The Old School Diesel

This wasn’t exactly a Mercedes-AMG GLA45 S either, but rather a more down-to-earth GLA 220d 4Matic which would’ve been the pick of the range if diesel engines were still favored in Europe. Fret not though, there are plenty of engine to pick from, depending on where you live. From the new 1.33-liter 4-cylinder petrol developed with Renault-Nissan to 2-liter petrol alternatives like the GLA 200 or GLA 250 and the AMG bad boys too. The 2-liter diesel one surprised me thought with its versatility and rather low levels of NVH.

As most of you know, 2-liter 4-cylinder diesel engines are not exactly the standard when it comes to noise-vibration-harshness levels, so I had low expectations to begin with.

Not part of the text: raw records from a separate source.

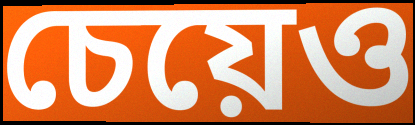
চেয়েও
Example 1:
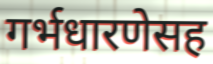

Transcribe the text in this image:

गर्भधारणेसह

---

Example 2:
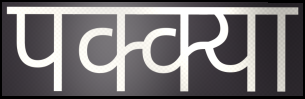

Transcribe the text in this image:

पक्क्या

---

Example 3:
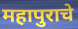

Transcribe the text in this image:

महापुराचे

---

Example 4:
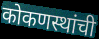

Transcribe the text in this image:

कोकणस्थांची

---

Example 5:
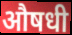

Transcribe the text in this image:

औषधी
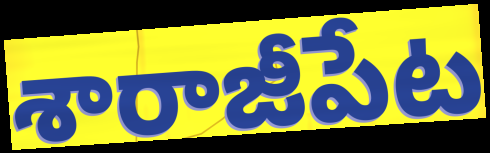
శారాజీపేట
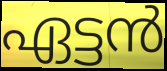
ഏട്ടൻ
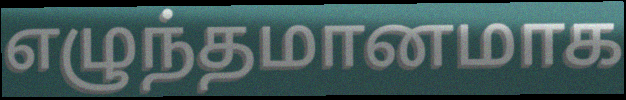
எழுந்தமானமாக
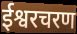
ईश्वरचरण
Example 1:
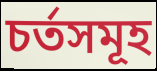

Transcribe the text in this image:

However, the Mercedes-Benz mill feels just as refined as the equivalent B47 mill from BMW. Most of credit though goes to the gearbox, which manages to keep the revs as low as possible most of the time.

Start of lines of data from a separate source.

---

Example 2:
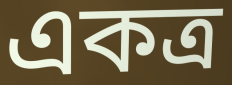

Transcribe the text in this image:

একত্ৰ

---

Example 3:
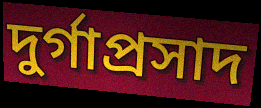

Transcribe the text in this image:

দুৰ্গাপ্ৰসাদ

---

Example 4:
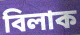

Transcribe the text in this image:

বিলাক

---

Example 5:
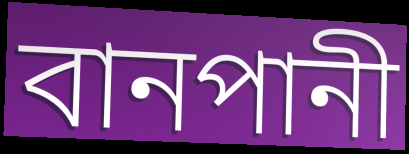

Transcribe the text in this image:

বানপানী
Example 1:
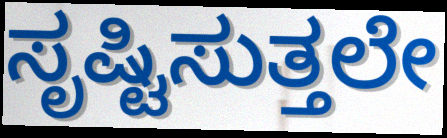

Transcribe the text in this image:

ಸೃಷ್ಟಿಸುತ್ತಲೇ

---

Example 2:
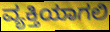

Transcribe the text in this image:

ವ್ಯಕ್ತಿಯಾಗಲಿ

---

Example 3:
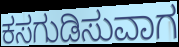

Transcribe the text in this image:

ಕಸಗುಡಿಸುವಾಗ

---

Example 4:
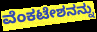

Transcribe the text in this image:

ವೆಂಕಟೇಶನನ್ನು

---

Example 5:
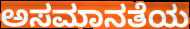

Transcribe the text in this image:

ಅಸಮಾನತೆಯ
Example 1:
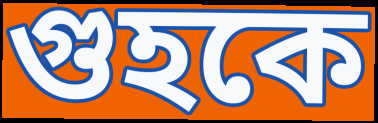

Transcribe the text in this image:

গুহকে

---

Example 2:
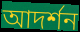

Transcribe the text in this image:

আদর্শন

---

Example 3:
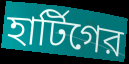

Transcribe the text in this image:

হার্টিগের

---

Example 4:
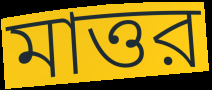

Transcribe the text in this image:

মাত্তর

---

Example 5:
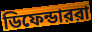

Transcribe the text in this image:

ডিফেন্ডাররা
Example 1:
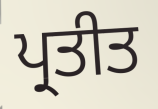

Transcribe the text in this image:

ਪ੍ਰਤੀਤ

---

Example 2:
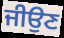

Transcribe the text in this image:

ਜੀਉਣ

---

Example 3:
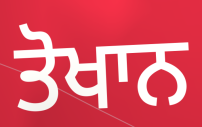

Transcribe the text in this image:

ਤੋਖਾਨ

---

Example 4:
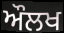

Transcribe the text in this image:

ਔਲਖ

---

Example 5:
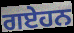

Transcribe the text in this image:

This GLA 220d comes with an 8-speed dual-clutch gearbox that’s brand new and was introduced on new-generation Mercedes models with a transverse engine layout. Just as you’d expect, the cog-swapper rushes to get you in a higher gear as soon as possible and not once did I notice the sixth gear while doing only about 40 mph. In doing so, the engine remains under 2,000 RPM most of the time, making it hum quietly under the hood. Whenever you do go over 2,500 RPM a noticeable rumble makes its way into the cabin but that’s a rare occurrence, especially around town.

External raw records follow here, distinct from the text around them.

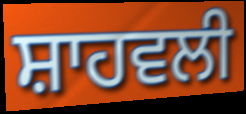
ਸ਼ਾਹਵਲੀ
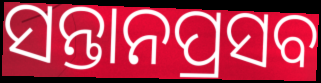
ସନ୍ତାନପ୍ରସବ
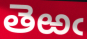
తెఱఁ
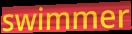
swimmer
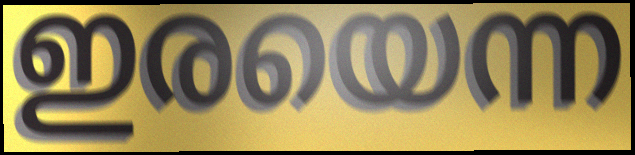
ഇരയെന്ന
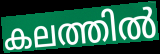
കലത്തിൽ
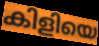
കിളിയെ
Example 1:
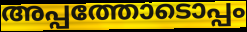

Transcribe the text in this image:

അപ്പത്തോടൊപ്പം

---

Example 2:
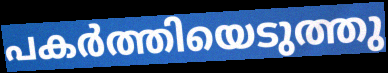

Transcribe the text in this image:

പകർത്തിയെടുത്തു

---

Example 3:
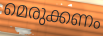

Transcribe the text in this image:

മെരുക്കണം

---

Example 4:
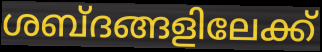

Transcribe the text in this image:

ശബ്ദങ്ങളിലേക്ക്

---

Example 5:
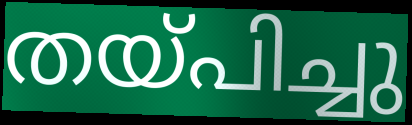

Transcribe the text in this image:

തയ്പിച്ചു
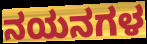
ನಯನಗಳ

Tight Corners and Understeer

Go out on the highway and you’ll also be satisfied with the sound insulation this car has. It’s quite obvious Mercedes wanted to fix the issues that plagued the first generation GLA and did a better job at muffling out the road noise at higher speeds, to make this new model worthy of the silver arrows badge. Up to speeds around 65 mph the atmosphere is almost serene inside, with very little noise making its way into the cabin, mostly from the wheel wells. Over that speed, some noise coming from the side mirrors can also be noticed but it’s not a big deal anyway.

What impressed me the most though was the fuel consumption. Around town the figure was around 7-8 l/100 km (29-33 mpg) which isn’t bad at all, considering the traffic. However, outside the city limits, at an average speed of 80 km/h (50 mph) that number dropped to 5 l/100 km (47 mpg) which is just incredible for a car of this size and with this kind of design. But don’t think that these figures come at the expense of performance.

The engine has plenty of resources for this body, with 190 PS and 400 Nm of torque available from 1,600 RPM. It will allow the car to do 62 mph from standstill in 7.3 seconds which may not be back breaking but it’s more than enough for most people, as the car feels lively off the line. It will also dig into triple digit speeds easily and overtaking is a breeze. Just make sure not to push it hard to a series of tight corners as understeer will show its ugly face.

At the end of the day though, for a 2-liter crossover, the GLA 220d performed more than admirably throughout my series of tests and I think it’s safe to say that few people would buy it to drive it like a sports car. For them, the AMG versions should provide plenty of thrills.

Lessons Learned and Applied

All things considered then, the new Mercedes-Benz GLA delivers on all of the promises made by the Stuttgart-based manufacturer when the new generation was announced. It manages to make up for all the faults the old model had and then some. It is spacious, comfortable and has the best passive suspension in the segment right now, hands down. Chip in the ever-improving infotainment system and the low fuel consumption and you have a winning recipe on your hands.

Sure, it can’t do everything, as the BMW X1 will probably be better to drive when pushed to the limit, but what the GLA shows is that Mercedes knows its customers and knows how to develop a new model to fit their specific needs in a rather short period of time. And that’s a privilege that only companies with outstanding experience in the automotive industry can benefit from.